Drop the power pole and set up a wading session with a top water or plastic bait tail. Success has occurred more times than can I can remember in water that looks terrible.

Fishing with top water baits in these conditions will often require a huge amount of persistence, so it may be necessary to prepare mentally, as you’ll most likely need lots of patience.

On the other hand, some of your best results in discolored water may come from the use of dark slow-sinkers, twitch-baits, and assorted plastic tails. A few of the more popular slow-sinking baits include ones like the Corky and the Corky FatBoy.

As for twitch-baits, the ones that have consistently produced over time come from MirroLure, and include some of the ever-popular models like the 51MR and the 52MR. But when it comes to plastic tails, there are a lot of them to choose from. And with mullet being a primary bait target right now, anglers should strongly consider paddle-tail models with shad or mullet-type bodies.

On cooler March mornings, start your day over mud and grass simply because this is where the fish may prefer to be because the water temperature may not be as warm as the fish like, and the mud helps to keep things warm.

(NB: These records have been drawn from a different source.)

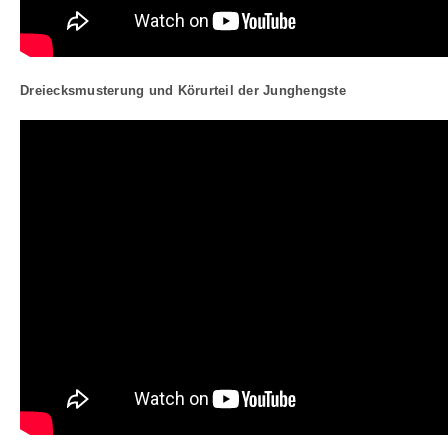
Dreiecksmusterung und Körurteil der Junghengste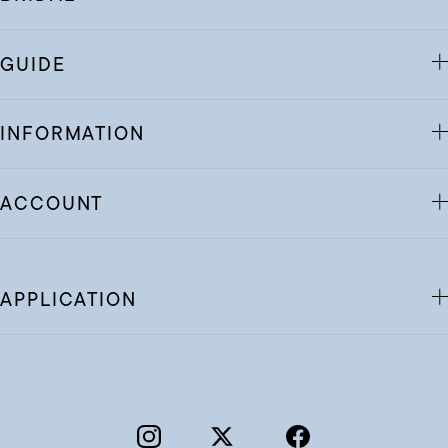
GUIDE
INFORMATION
ACCOUNT
APPLICATION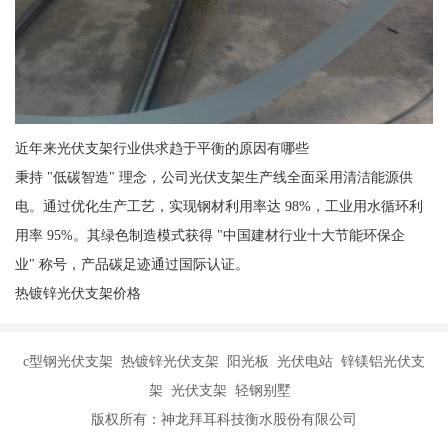
近年来光伏支架行业供求趋于平衡的原因有哪些
秉持 "低碳智造" 理念，公司光伏支架生产线全面采用清洁能源供
电。通过优化生产工艺，实现钢材利用率达 98%，工业用水循环利
用率 95%。其绿色制造模式获得 "中国建材行业十大节能环保企
业" 称号，产品碳足迹通过国际认证。
热镀锌光伏支架价格
c型钢光伏支架 热镀锌光伏支架 阳光板 光伏电站 锌镁铝光伏支
架 光伏支架 轻钢别墅
版权所有：神龙拜耳科技衡水股份有限公司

However, as the sun rises and heats things up a bit, move from above the mud to above hard sand or shell. As a matter of fact, your preferred time for fishing this month might need to be from noon to dark, instead of first thing each morning.

Why? because of the warming factor. March shallows are generally going to be warmed substantially by the end of each day. The nights may still be somewhat cool, so the fish will often tend to relocate to deeper water during nighttime hours, only to return to the shallows the next day.

A lot of you have only limited amounts of time to fish, and “blowing” the morning may not sound too appealing, but it is something you can certainly think about next time you’re out on the water.

With this month being the official start of spring, there will be windy days for us to contend with. However, if you fish on a day absent of much wind, think about the shell pads sprinkled around the San Antonio Bay. The shell serves as a safe haven for many, many members of the marine food chain. Because of this, hot trout action often happens, especially in low wind conditions, with afternoon warming, and greener water. Some of this month’s best-catch days have occurred in these same conditions atop many of the San Antonio Bay oyster reefs.

Even though March does signal a time for warming, that doesn’t mean we’re completely safe from another couple of cold days. Stray frontal passages this month could still inject a day or two of cold weather.

When this happens, you’ll have to try locate the trout in places other than the shallows. Attempt to locate bait and bird combinations in these instances.

On cold days when you see finger-mullet activity where cormorants are operating, there is a good possibility there are trout and reds nearby. All that’s left to do is to pinpoint their exact holding spot. Be safe, be courteous, and have fun fishing!